** Aim of the exercise **
Convert the text lines in all of the records below into a JSON list of strings, with one string per line and no blank lines. Leave the pictures out of the answer.

** Records taken from a dataset **
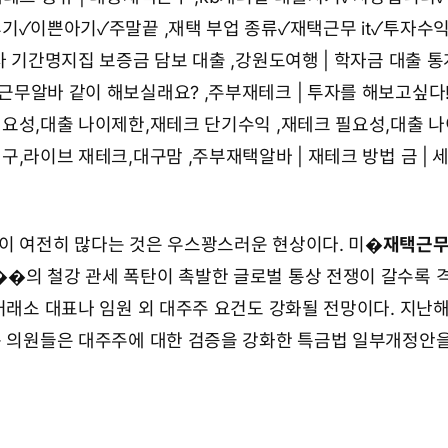
후기✓이쁜아기✓주말끝
,
재택 부업 종류✓재택근무 it✓투자수
사 기간명지집 보증금 담보 대출
,
강원도여행 | 학자금 대출 통계
근무알바 같이 해보실래요?
,
주부재테크 | 투자를 해보고싶다!!
필요성,대출 나이제한,재테크 단기수익
,
재테크 필요성,대출 나
대구,라이브 재테크,대구맘
,
주부재택알바 | 재테크 방법 금 | 
이 여전히 많다는 것은 우스꽝스러운 현상이다. 미�
재택근
��의 철강 관세 폭탄이 촉발한 글로벌 통상 전쟁이 갈수록 
산거래소 대표나 임원 외 대주주 요건도 강화될 전망이다. 지난
속 의원들은 대주주에 대한 검증을 강화한 특금법 일부개정안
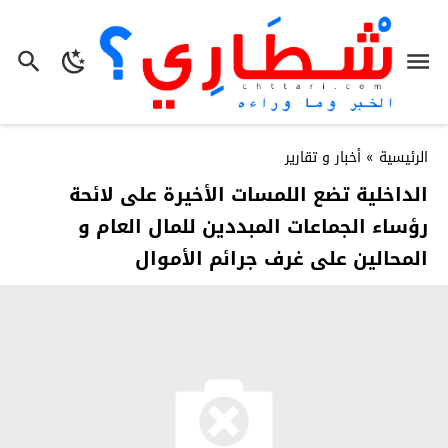
الرئيسية
»
أخبار و تقارير
الداخلية تضع اللمسات الأخيرة على لائحة
رؤساء الجماعات المبددين للمال العام و
المحالين على غرف جرائم الأموال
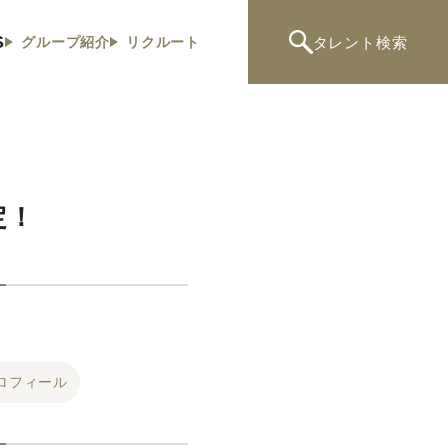
S
タレント
検索
グループ紹介
リクルート
定！
ロフィール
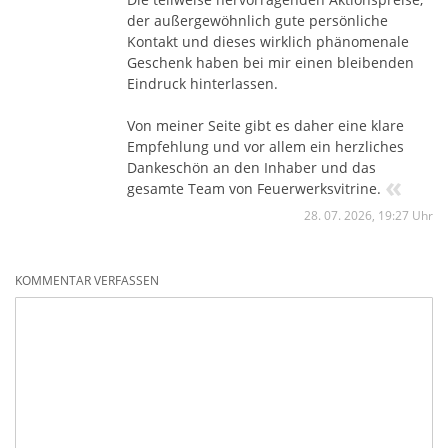
der außergewöhnlich gute persönliche
Kontakt und dieses wirklich phänomenale
Geschenk haben bei mir einen bleibenden
Eindruck hinterlassen.
Von meiner Seite gibt es daher eine klare
Empfehlung und vor allem ein herzliches
Dankeschön an den Inhaber und das
«
gesamte Team von Feuerwerksvitrine.
28. 07. 2026, 19:27 Uhr
KOMMENTAR VERFASSEN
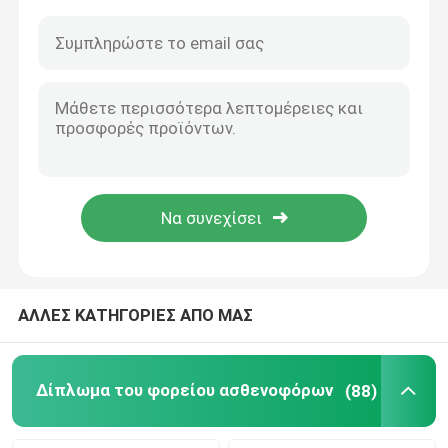
ΑΛΛΕΣ ΚΑΤΗΓΟΡΙΕΣ ΑΠΟ ΜΑΣ
Δίπλωμα του φορείου ασθενοφόρων
(88)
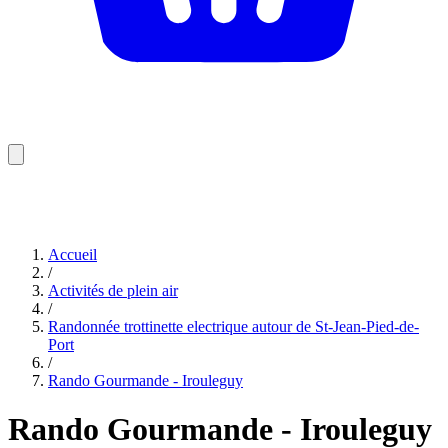
Accueil
/
Activités de plein air
/
Randonnée trottinette electrique autour de St-Jean-Pied-de-
Port
/
Rando Gourmande - Irouleguy
Rando Gourmande - Irouleguy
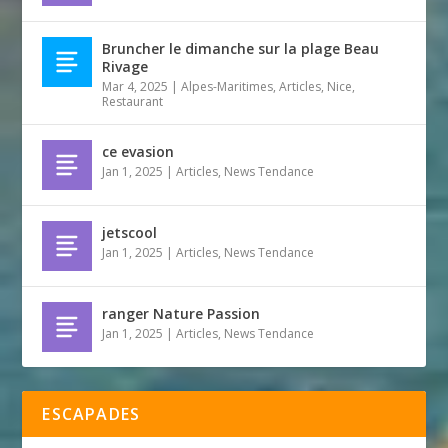
Bruncher le dimanche sur la plage Beau
Rivage
Mar 4, 2025
|
Alpes-Maritimes
,
Articles
,
Nice
,
Restaurant
ce evasion
Jan 1, 2025
|
Articles
,
News Tendance
jetscool
Jan 1, 2025
|
Articles
,
News Tendance
ranger Nature Passion
Jan 1, 2025
|
Articles
,
News Tendance
ESCAPADES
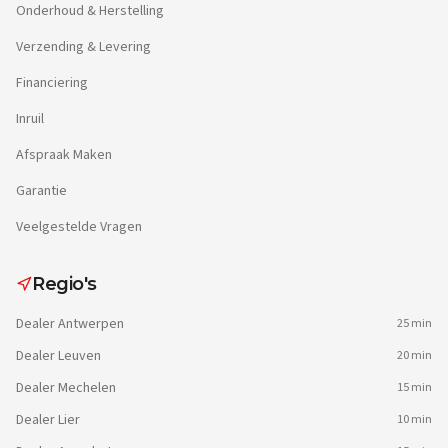
Onderhoud & Herstelling
Verzending & Levering
Financiering
Inruil
Afspraak Maken
Garantie
Veelgestelde Vragen
Regio's
Dealer
Antwerpen
25 min
Dealer
Leuven
20 min
Dealer
Mechelen
15 min
Dealer
Lier
10 min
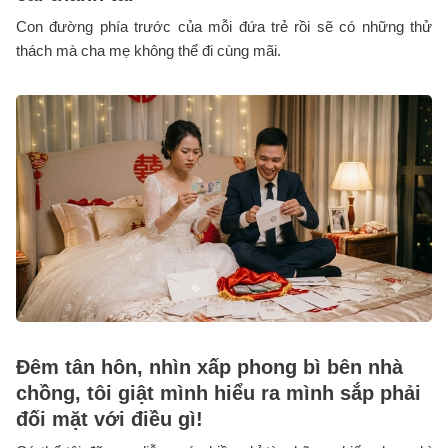
Con đường phía trước của mỗi đứa trẻ rồi sẽ có những thử
thách mà cha mẹ không thể đi cùng mãi.
Đêm tân hôn, nhìn xấp phong bì bên nhà
chồng, tôi giật mình hiểu ra mình sắp phải
đối mặt với điều gì!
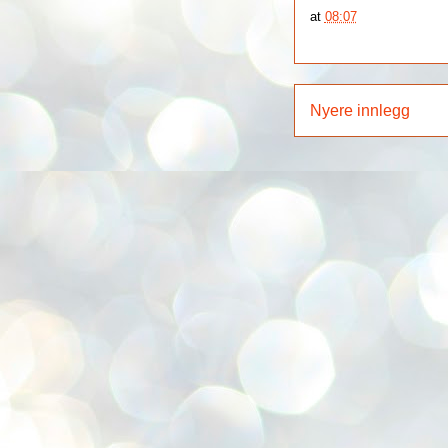
at
08:07
Nyere innlegg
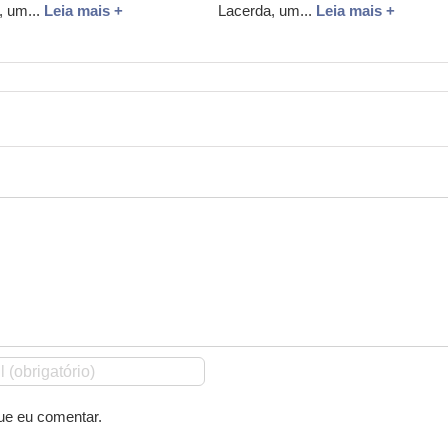
, um...
Leia mais +
Lacerda, um...
Leia mais +
ue eu comentar.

** Exercise response **
[
  "후기✓이쁜아기✓주말끝",
  ",",
  "재택 부업 종류✓재택근무 it✓투자수",
  "사 기간명지집 보증금 담보 대출",
  ",",
  "강원도여행 | 학자금 대출 통계",
  "근무알바 같이 해보실래요?",
  ",",
  "주부재테크 | 투자를 해보고싶다!!",
  "필요성,대출 나이제한,재테크 단기수익",
  ",",
  "재테크 필요성,대출 나",
  "대구,라이브 재테크,대구맘",
  ",",
  "주부재택알바 | 재테크 방법 금 | ",
  "이 여전히 많다는 것은 우스꽝스러운 현상이다. 미�",
  "재택근",
  "��의 철강 관세 폭탄이 촉발한 글로벌 통상 전쟁이 갈수록 ",
  "산거래소 대표나 임원 외 대주주 요건도 강화될 전망이다. 지난",
  "속 의원들은 대주주에 대한 검증을 강화한 특금법 일부개정안",
  "الرئيسية",
  "»",
  "أخبار و تقارير",
  "الداخلية تضع اللمسات الأخيرة على لائحة",
  "رؤساء الجماعات المبددين للمال العام و",
  "المحالين على غرف جرائم الأموال",
  "S",
  "タレント",
  "検索",
  "グループ紹介",
  "リクルート",
  "定！",
  "ロフィール",
  "der außergewöhnlich gute persönliche",
  "Kontakt und dieses wirklich phänomenale",
  "Geschenk haben bei mir einen bleibenden",
  "Eindruck hinterlassen.",
  "Von meiner Seite gibt es daher eine klare",
  "Empfehlung und vor allem ein herzliches",
  "Dankeschön an den Inhaber und das",
  "«",
  "gesamte Team von Feuerwerksvitrine.",
  "28. 07. 2026, 19:27 Uhr",
  "KOMMENTAR VERFASSEN",
  "ΑΛΛΕΣ ΚΑΤΗΓΟΡΙΕΣ ΑΠΟ ΜΑΣ",
  "Δίπλωμα του φορείου ασθενοφόρων",
  "(88)",
  "Accueil",
  "/",
  "Activités de plein air",
  "/",
  "Randonnée trottinette electrique autour de St-Jean-Pied-de-",
  "Port",
  "/",
  "Rando Gourmande - Irouleguy",
  "Rando Gourmande - Irouleguy",
  "Bruncher le dimanche sur la plage Beau",
  "Rivage",
  "Mar 4, 2025",
  "|",
  "Alpes-Maritimes",
  ",",
  "Articles",
  ",",
  "Nice",
  ",",
  "Restaurant",
  "ce evasion",
  "Jan 1, 2025",
  "|",
  "Articles",
  ",",
  "News Tendance",
  "jetscool",
  "Jan 1, 2025",
  "|",
  "Articles",
  ",",
  "News Tendance",
  "ranger Nature Passion",
  "Jan 1, 2025",
  "|",
  "Articles",
  ",",
  "News Tendance",
  "ESCAPADES",
  "Onderhoud & Herstelling",
  "Verzending & Levering",
  "Financiering",
  "Inruil",
  "Afspraak Maken",
  "Garantie",
  "Veelgestelde Vragen",
  "Regio's",
  "Dealer",
  "Antwerpen",
  "25 min",
  "Dealer",
  "Leuven",
  "20 min",
  "Dealer",
  "Mechelen",
  "15 min",
  "Dealer",
  "Lier",
  "10 min",
  "Con đường phía trước của mỗi đứa trẻ rồi sẽ có những thử",
  "thách mà cha mẹ không thể đi cùng mãi.",
  "Đêm tân hôn, nhìn xấp phong bì bên nhà",
  "chồng, tôi giật mình hiểu ra mình sắp phải",
  "đối mặt với điều gì!",
  "at",
  "08:07",
  "Nyere innlegg",
  ", um...",
  "Leia mais +",
  "Lacerda, um...",
  "Leia mais +",
  "ue eu comentar."
]